# Router sled for end grain cutting boards



## Tooch (Apr 6, 2013)

So I have a few students making end-grain cutting boards, and am looking into making a small router sled to be able to flatten them after glue up.

Is anyone willing to share pictures/plans of their sleds? its not going to need to be crazy big, just something to accommodate boards 10" wide by 20" long (at the most).


----------



## Blackie_ (Jul 10, 2011)

Would this be an option for you Tooch?


----------



## Ajs73 (Mar 31, 2014)

Don't have any plans, but here's some
pics of mine. I made it out a my craftsman
radial saw table I got from their recall.


----------



## Ajs73 (Mar 31, 2014)

Can send more in depth pics if you need me to. Those are just 
ones I already have in my phone. Works great and easy to build


----------



## Tooch (Apr 6, 2013)

awesome guys thats what i'm looking for, thanks.

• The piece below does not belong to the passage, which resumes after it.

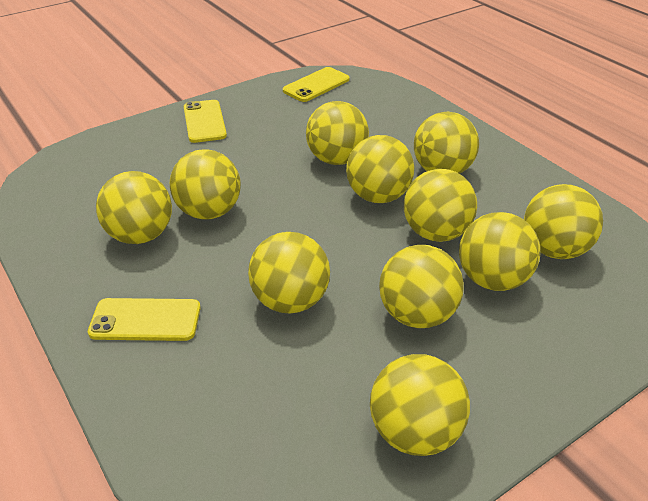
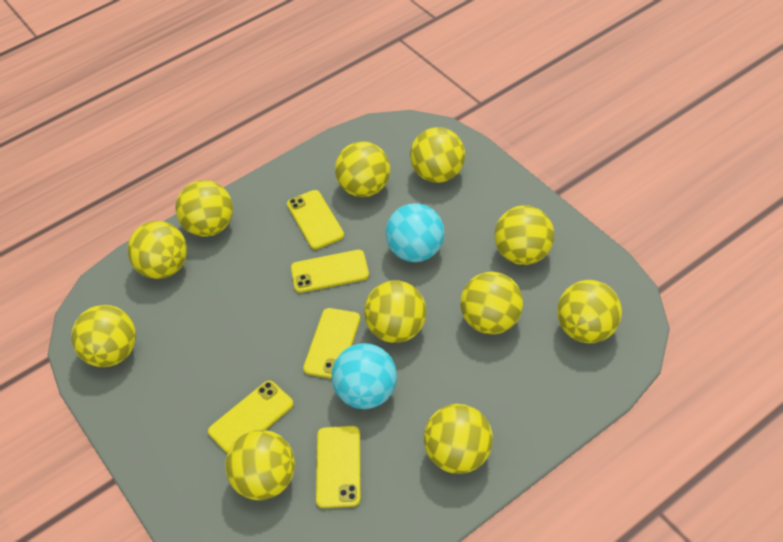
turquoise ball: 0 -> 2
yellow phone: 3 -> 5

*Randy *I should have known to look for the Wood Wisperer, thanks for posting

*Andy*, are those marks every 3/4" for the bit? how do you hold the workpiece in there?


----------



## Ajs73 (Mar 31, 2014)

Double sided tape and/or shims. Yes the lines I drew every 3/4
then overlap the lines every pass. Seems to work good. Can't wait till
I get a good router bit though.


----------



## CharlesA (Jun 24, 2013)

Not the best pic. I made mine after looking at thewoodwhisperer


----------